## Text
Angélica Freitas (born April 8, 1973) is a Brazilian poet and translator.

Biography 
Freitas was born in Pelotas, Rio Grande do Sul, in  1973. She graduated in journalism at Universidade Federal do Rio Grande do Sul (UFRGS), living for some time in Porto Alegre. She moved later to São Paulo, working as repórter for the newspaper O Estado de S. Paulo and magazine Informática Hoje. She left Brazil in 2006, having lived temporarily in the Netherlands, Bolivia and Argentina. Freitas came back to her birthplace Pelotas, where she currently lives.

Literature 
Angélica Freitas had her poems published for the first time in an anthology of Brazilian poetry published in Argentina, titled Cuatro poetas recientes del Brasil (Buenos Aires: Black & Vermelho, 2006), organized and translated by Argentine poet Cristian De Nápoli. On that same year, she participated of public readings of her poems in São Paulo, at Casa das Rosas, and at the Buenos Aires Latin American Poetry Festival. Her first book of poems was Rilke Shake (São Paulo: Cosac Naify, 2007).

Freitas's poetry was published in France, Germany, Mexico, Spain and the United States. Her poems were published at several print and digital magazines like Inimigo Rumor (Rio de Janeiro, Brasil), Diário de Poesía (Buenos Aires/Rosário, Argentina), águas furtadas (Lisbon, Portugal), Hilda (Berlin, Germany) and Aufgabe (New York City, United States).

## Recorded data
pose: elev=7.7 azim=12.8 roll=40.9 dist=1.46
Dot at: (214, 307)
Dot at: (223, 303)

---

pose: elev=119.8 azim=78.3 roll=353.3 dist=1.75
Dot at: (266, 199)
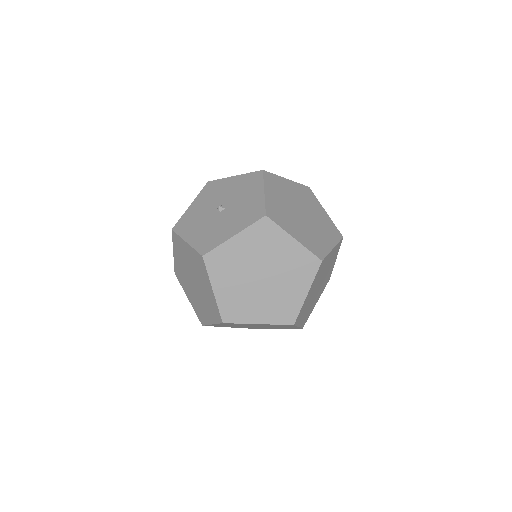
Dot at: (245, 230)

## Task prompt
From the text about Angélica Freitas, list every magazine named as having published her poems.

## Task output
Inimigo Rumor, Diário de Poesía, águas furtadas, Hilda, Aufgabe